Text passage:

============

Years ago Lambertville was the best-kept secret for housing buys in central New Jersey. That has changed as the city’s reputation as a manufacturing town has faded away and it has come to reflect the best of small-town life.
Located on the Delaware River, 19 miles from downtown Princeton, Lambertville draws some people who want to live near the water. Others come for the small schools where each teacher knows just about every family, while still others enjoy having a downtown that is easy to walk and merchants you get to know by their first names. Professionals come to get away from the bustle of the bigger cities, while others seek out the architecture, which dates back to 1705. Some come because they want to become part of a community that includes blue as well as white-collar workers who pitch in together to make things happen.
More than 30 years ago Lambertville began drawing a new population with deeper pockets that started a period in which the city transitioned from a rather sleepy community to a real estate hotbed.
As someone who grew up in Lambertville and where my parents, Al and Dot Yeske, were the owners of Yeskes’ Tots ‘n Teens clothing store, I am one of those who enjoyed but took for granted the amenities and benefits of living in a small town in a simpler time when people just seemed to enjoy their homes, neighbors, and environment.
As proud as I may be of my hometown, there is no one more zealous about Lambertville than the converts, people who discover the city, become homeowners, and embrace the community’s rich mix of people, housing, and cultural opportunities.
Realtor Steve Stegman is one of those who came to visit but quickly realized Lambertville had the feeling of home. “I came here on vacation during a period when I was looking for a place to establish my business of 1960s pop culture items. I had looked at Key West, San Diego, and Alexandria, Virginia, but none had clicked,” said Stegman.who is with Weidel Realtors in New Hope.

============

Tasks to complete:
(a) In the Lambertville article, switch "manufacturing town" to "factory town" in everything from "Years ago Lambertville was" down to "of small-town life.".
(b) Answer these questions from the Lambertville article.
(i) How far is Lambertville from downtown Princeton?
(ii) What was the name of the clothing store owned by Al and Dot Yeske?
(iii) Which realty firm is Steve Stegman with?
Draw only on the Lambertville article and nothing else.

Recorded data:
============

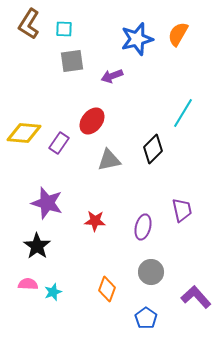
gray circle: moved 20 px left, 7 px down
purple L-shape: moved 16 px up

============

Results for each task:
(a)
Years ago Lambertville was the best-kept secret for housing buys in central New Jersey. That has changed as the city’s reputation as a factory town has faded away and it has come to reflect the best of small-town life.

(b)
(i) 19 miles
(ii) Yeskes' Tots 'n Teens
(iii) Weidel Realtors in New Hope